One question that we often hear from guests and volunteers is: “Do you recycle?”

“Of course we do,” I reply. They then ask where the recycle bins are, and I say, “Don’t worry about that – just throw your cans and plastic bottles in the trash can. The rest will be taken care of.”

You can imagine their surprise when I tell them about how garbage is recycled here in Honduras and how it has nothing to do with saving the earth or going green. In fact, it is all about small business and pure old fashioned capitalism.

Here’s How It Works

You put your trash in the trashcan and the trash guys haul it to the dump just like anywhere else, but once the trash arrives at a Honduran dump, things change quickly.

Suddenly, men, women, and children come from out of nowhere and attack the fresh mounds of new garbage. Trash flies into the air, with plastic bottles sailing one direction and aluminum cans tossed in the other as plastic and metals of all values are totally picked over by the people who live around the dump. Cardboard that can be recycled is bailed by grandmothers, and small children play on the sidelines while packs of vultures take on the organics. The families work together to gather up their piles of sorted garbage.

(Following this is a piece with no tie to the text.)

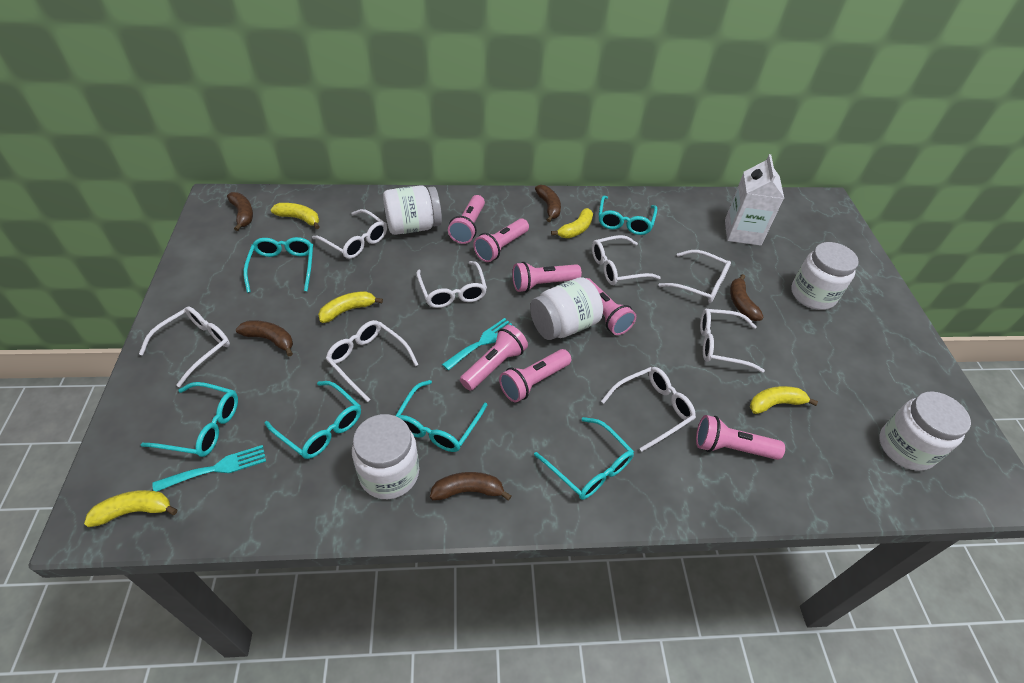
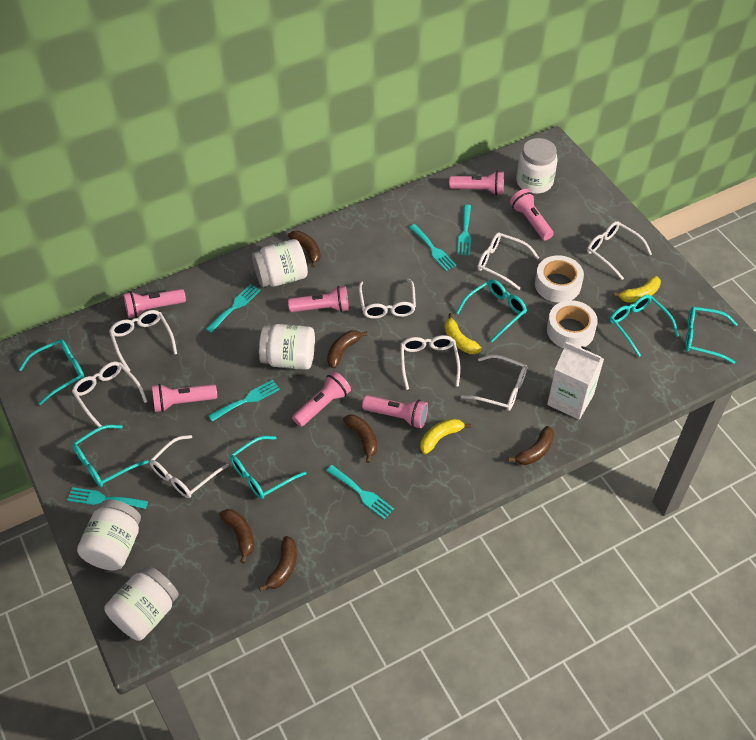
brown banana: [227,192,253,231] [236,320,293,356] [430,472,511,501] [535,185,561,222] [730,274,764,321] = 5 -> [219,509,254,563] [259,536,297,591] [288,231,321,268] [327,330,368,368] [343,414,377,463] [508,426,554,465] = 6
turquoise fork: [152,445,266,492] [442,318,515,371] = 2 -> [67,487,148,509] [206,284,261,333] [208,380,280,422] [326,465,394,519] [409,224,456,271] [457,204,471,255] = 6
white tape: none = 0 -> [535,255,584,303] [547,300,598,348] = 2
yellow banana: [84,490,177,527] [271,203,319,229] [318,291,383,323] [551,208,593,238] [750,386,818,414] = 5 -> [421,418,471,454] [445,313,482,354] [613,276,661,303] = 3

Soon the buyers come in their trucks paying the sorters for their spoils. From there, the scrap metal is hauled off as-is, but the cans and bottles go a different route. They are taken to the nearby Pan American Highway, and spread out on the road by children who then stand by waiting for the traffic to crush the bottles and aluminum cans as flat as pancakes, using the energy and weight of the passing vehicles.

In the end everybody is smiling and getting some money in their pockets. The message here is that the human spirit always seeks to attain even when there is no government to lend a helping hand. For us who “have,” it seems sad. For those who do not, the garbage of others is a steady source of money and opportunity.